Intervention Type: BIOLOGICAL

200 mg administered as an intravenous (IV) infusion on Day 1 of infusion Cycles 1-35. Each cycle is 21 days.

dinaciclib

Intervention Type: DRUG

dinaciclib 7 mg/m\^2 administered as an IV infusion on Day 1 of infusion Cycle 1, dinaciclib 10 mg/m\^2 administered as an IV infusion on Day 8 of infusion Cycle 1, dinaciclib 14 mg/m\^2 administered as an IV infusion on Days 1 and 8 of infusion Cycles 2-35. Each cycle is 21 days.

rrMM Cohort

Participants with relapsed or refractory multiple myeloma (rrMM) received an infusion of pembrolizumab 200 mg followed by infusion of dinaciclib 7 mg/m\^2 on Cycle 1 Day 1, and infusion of dinaciclib 10 mg/m\^2 alone on Cycle 1 Day 8. Participants then received an infusion of pembrolizumab 200 mg followed by infusion of dinaciclib 14 mg/m\^2 on Cycles 2-35 Day 1 and infusion of dinaciclib 14 mg/m\^2 alone on Cycles 2-35 Day 8. Each cycle is 21 days.

Group Type: EXPERIMENTAL

pembrolizumab

Intervention Type: BIOLOGICAL

200 mg administered as an intravenous (IV) infusion on Day 1 of infusion Cycles 1-35. Each cycle is 21 days.

dinaciclib

Intervention Type: DRUG

dinaciclib 7 mg/m\^2 administered as an IV infusion on Day 1 of infusion Cycle 1, dinaciclib 10 mg/m\^2 administered as an IV infusion on Day 8 of infusion Cycle 1, dinaciclib 14 mg/m\^2 administered as an IV infusion on Days 1 and 8 of infusion Cycles 2-35. Each cycle is 21 days.

rrDLBCL Cohort

Participants with relapsed or refractory diffuse large B-cell lymphoma (rrDLBCL) received an infusion of pembrolizumab 200 mg followed by infusion of dinaciclib 7 mg/m\^2 on Cycle 1 Day 1, and infusion of dinaciclib 10 mg/m\^2 alone on Cycle 1 Day 8. Participants then received an infusion of pembrolizumab 200 mg followed by infusion of dinaciclib 14 mg/m\^2 on Cycles 2-35 Day 1 and infusion of dinaciclib 14 mg/m\^2 alone on Cycles 2-35 Day 8. Each cycle is 21 days.

Group Type: EXPERIMENTAL

pembrolizumab

Intervention Type: BIOLOGICAL

200 mg administered as an intravenous (IV) infusion on Day 1 of infusion Cycles 1-35. Each cycle is 21 days.

dinaciclib

Intervention Type: DRUG

dinaciclib 7 mg/m\^2 administered as an IV infusion on Day 1 of infusion Cycle 1, dinaciclib 10 mg/m\^2 administered as an IV infusion on Day 8 of infusion Cycle 1, dinaciclib 14 mg/m\^2 administered as an IV infusion on Days 1 and 8 of infusion Cycles 2-35. Each cycle is 21 days.

Interventions

pembrolizumab

200 mg administered as an intravenous (IV) infusion on Day 1 of infusion Cycles 1-35. Each cycle is 21 days.

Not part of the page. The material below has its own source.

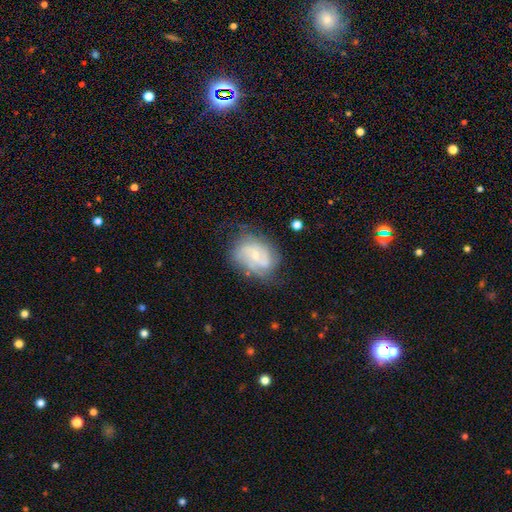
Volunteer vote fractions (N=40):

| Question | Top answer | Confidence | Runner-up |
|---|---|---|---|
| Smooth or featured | featured or disk | 68% | smooth (22%) |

Intervention Type: BIOLOGICAL

dinaciclib

dinaciclib 7 mg/m\^2 administered as an IV infusion on Day 1 of infusion Cycle 1, dinaciclib 10 mg/m\^2 administered as an IV infusion on Day 8 of infusion Cycle 1, dinaciclib 14 mg/m\^2 administered as an IV infusion on Days 1 and 8 of infusion Cycles 2-35. Each cycle is 21 days.

Intervention Type: DRUG

Other Intervention Names

MK-3475; SCH 9000475; KEYTRUDA®; MK-7965

Eligibility Criteria

Inclusion Criteria

• Females must not be pregnant (negative urine or serum human chorionic gonadotropin test within 72 hours of study start)
• Female and male participants of reproductive potential must agree to use adequate contraception starting from the first dose of study medication, throughout the study period, and for up to 120 days after the last dose of study medication
• Eastern Cooperative Oncology Group (ECOG) performance status 0-1
• Cardiac function suitable for protocol-required hydration as determined by the investigator and/or cardiologist
• Must be able to provide biopsy specimens obtained ≤3 months for biomarker analysis. If bone marrow biopsy was performed 3 months before screening but subject had anti-cancer treatment after biopsy, the bone marrow biopsy and aspiration should be repeated

Relapsed or refractory chronic lymphocytic leukemia (rrCLL) participants:

• Must have a confirmed diagnosis of CLL defined by 2008 International Workshop on Chronic Lymphocytic Leukemia (iwCLL) criteria
• Must have received one prior therapy for CLL
• Must meet one or more of the consensus criteria for initiating treatment

Relapsed or refractory multiple myelolma (rrMM) participants:

• Must have a confirmed diagnosis of active MM
• Must have undergone prior treatment with ≥2 treatment lines of anti-myeloma therapy and failed last line of treatment (disease progression ≤60 days of completion of last therapy)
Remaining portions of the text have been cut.